Songs of Freedom
Try to imagine the environs: we are seated outside in a semi-circle of wooden benches, between the blending of the light of day and dusk, a campfire roaring in the center. Surrounding us is a small outcrop of trees, lights suspended across the branches. There is a small stage, more like a marked spot, where the musicians stand, a large Star of David made of twigs above their heads, also shot through with fairy lights. The setting is nothing short of magical as we usher in the evening prayers. Not traditional nor formulaic, but experiential, experimental and expansive. We are invited to focus on our breath, on the punctuation of silence among our song. We open with Elana Arian’s ‘T’filat haDerech’, the Traveler’s Prayer, led by the artist herself. The chorus is grand it its simplicity. Our voices blend in rousing ‘Amen, amen, amee-en, ame-e-en, v’imru amen.’ I feel the muscles in my body loosen; the tightness, the worry, the stress slowly melts away. My perspective is shifted. I feel love, and gratitude, hope and connectedness. The experience is positively transcendent.
What I am describing here is my time at the ‘Hava Nashira / Sing Unto God’ music conference. One hundred and twenty song leaders, musicians, cantors and rabbis gathered for four days to refresh their souls, learn new techniques, soak up new tunes and sing their lungs out. I felt like I had the VIP backstage passes to a remarkable Jewish music festival.
There was song everywhere we went. Song in the morning for Shacharit; song for Grace After Meals – the rowdy summer camp variety – after our three daily meals. Song in the evenings and in the late hours of the night. Song at the workshops and classes we took. I don’t think I’ve ever sung as much as this in my life, save perhaps the High Holiday season. And with every note, every beat, something loosened in all of us. Such is the remarkable power of song.
Song is an integral part of Judaism. In fact, it is so core to our tradition that there is no distinction between the word for ‘poem’ and the word for ‘song’: both are known as ‘shir.’ The oldest parts of the Hebrew Bible are, in fact, songs: Shirat haYam, the Song of the Sea may very well be the first Biblical text composed or committed to writing. Non-Jewish visitors are always struck by how much we sing or chant of the liturgy, even in a more traditional service. Song is woven into the B-Mitzvah experience, gifted under the wedding canopy and even accompanies our dead to their final resting place.

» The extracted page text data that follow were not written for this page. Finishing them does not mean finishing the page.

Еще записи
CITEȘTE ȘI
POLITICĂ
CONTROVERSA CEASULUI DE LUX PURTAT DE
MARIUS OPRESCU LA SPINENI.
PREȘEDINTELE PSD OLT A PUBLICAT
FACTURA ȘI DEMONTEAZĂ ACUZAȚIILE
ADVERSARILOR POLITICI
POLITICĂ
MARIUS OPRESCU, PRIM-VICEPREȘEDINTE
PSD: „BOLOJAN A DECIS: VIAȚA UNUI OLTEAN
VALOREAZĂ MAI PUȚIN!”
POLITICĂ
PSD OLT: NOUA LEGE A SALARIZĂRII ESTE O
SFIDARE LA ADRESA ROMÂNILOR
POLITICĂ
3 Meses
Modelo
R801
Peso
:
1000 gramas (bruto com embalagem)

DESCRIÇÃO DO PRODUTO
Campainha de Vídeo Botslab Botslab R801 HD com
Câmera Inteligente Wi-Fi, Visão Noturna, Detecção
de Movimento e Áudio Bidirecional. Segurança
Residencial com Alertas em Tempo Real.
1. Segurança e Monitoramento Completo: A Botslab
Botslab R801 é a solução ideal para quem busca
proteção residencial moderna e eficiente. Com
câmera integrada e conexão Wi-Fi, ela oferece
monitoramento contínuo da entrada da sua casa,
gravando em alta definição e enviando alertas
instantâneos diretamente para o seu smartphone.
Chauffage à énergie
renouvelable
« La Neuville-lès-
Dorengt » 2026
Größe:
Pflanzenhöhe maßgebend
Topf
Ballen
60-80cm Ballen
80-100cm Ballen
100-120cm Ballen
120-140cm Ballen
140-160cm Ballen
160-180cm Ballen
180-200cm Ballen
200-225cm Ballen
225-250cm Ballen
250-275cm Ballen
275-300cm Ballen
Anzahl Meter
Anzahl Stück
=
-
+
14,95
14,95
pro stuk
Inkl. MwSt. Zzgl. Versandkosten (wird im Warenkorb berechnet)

But what is the purpose of song? If you ask the Psalmist, it would be to cover the entire range of the human existential experience before the Ineffable Divine. If you ask the Rabbis, it would be how Creation was sung into being. If you ask Miriam the Prophetess, it would be to affirm redemption and freedom at the shores of the Sea of Reeds. And if we ask ourselves? How does music and song speak to our lives?
I contemplated what I would preach on tonight. Clearly, I wanted to share a snippet of my experiences of Hava Nashira—it seems only fitting! And, on the other hand, I did not want to miss the opportunity to craft a sermon on this week’s Torah portion, Parashat Behar. This portion is seen as the ultimate ‘freedom’ text, inscribed on the Liberty Bell: ‘freedom you shall proclaim throughout the land for all its inhabitants.’
How was I going to bring these two disparate ideas together?
Some of you may remember how this freedom is proclaim. It is not through whatever ancient Israelite equivalent might have been of the town crier, nor done by messengers on swift steeds, nor by writing on scrolls or tablets or pillars. It was proclaimed, rather, through music—the shofar to be exact. It is easy to make the connection between the proclamation of the Jubilee and Yom Kippur; the shofar image enhances that connection. We cherish the powerful blasts of the shofar. But perhaps less common is our imagiging or realization that the shofar was (and is) a musical instrument.
The shofar has a number of natural tones and a skilled player can play it like a bugle. I’ve heard ‘Oh When The Saints Come Marching In’ played on a shofar—it’s really quite amazing. Of course we know the shofar not just from the High Holidays, but also from that ultimate ‘musical psalm’, Psalm 150, where each instrument brings praise to God, including the shofar. Commenting on this proclamatory verse in our portion, Ibn Ezra, the Medieval commentator from Spain, notes that this Jubilee proclamation was undertaken by having a shofar blasted at ‘every street.’ This was not just one, centrally authorized shofar. It was a democratic cacophony of sound, of tones and harmonies, liberating the people publicly and collectively.
It is a powerful imagine. No, I promise that I won’t be blasting a shofar on the Pentacrest… and the theme of ‘liberation’ can take many directions. But in this time, perhaps what all of us need – irrespective of where we find ourselves – is an internal liberation, a loosening of the bonds that tie us down, a Jubilee of the soul where we get to press the re-set button, where we get to reimagine who we are through the creative power of music. Music speaks a language where words fail. It touches transcendence the way few theologies can. It unifies and uplifts with unimaginable power.
I hope this synagogue can be a place of many ‘shofarot’, in our seats, in every corner of this building. We all have a voice. We are all invited to sing in the great symphony of our redemption. This musical space is a judgment-free space, an open space, a welcoming space where you show up just the way God made you; imperfect, perhaps a little broken, and probably a little unsure. But it is yours. It is ours.
Over the months and probably the year, I hope to showcase more and more Hava Nashira tunes. I hope to learn these powerful melodies alongside with you all. I hope to empower more and more of you to make music with me, here on the bimah or elsewhere. I hope to continue to awaken in you the sheer exuberant joy of song.
Aly Halpert is one of the composers we got to learn about and enjoy. She wrote a spectacular tune to Ashrey, Psalm 145. I will close out by citing the lyrics, a mission statement if you will, of what music can bring to our lives on this Shabbat Behar:
‘𝐴𝑠ℎ𝑟𝑒𝑖 𝑦𝑜𝑠ℎ𝑣𝑒𝑖 𝑣𝑒𝑖𝑡𝑒𝑘ℎ𝑎
𝑜𝑑 𝑦𝑒ℎ𝑎𝑙𝑒𝑙𝑢𝑘ℎ𝑎 𝑠𝑒𝑙𝑎ℎ
I sing for you
I sing for what is holy and is true
I sing for all creation, for life and liberation
everyday anew.’
Let us lift our hearts and voices in song, for life and liberation. May the notes touch the deep parts in ourselves and set us free. Ken yehi ratzon, may this be God’s will.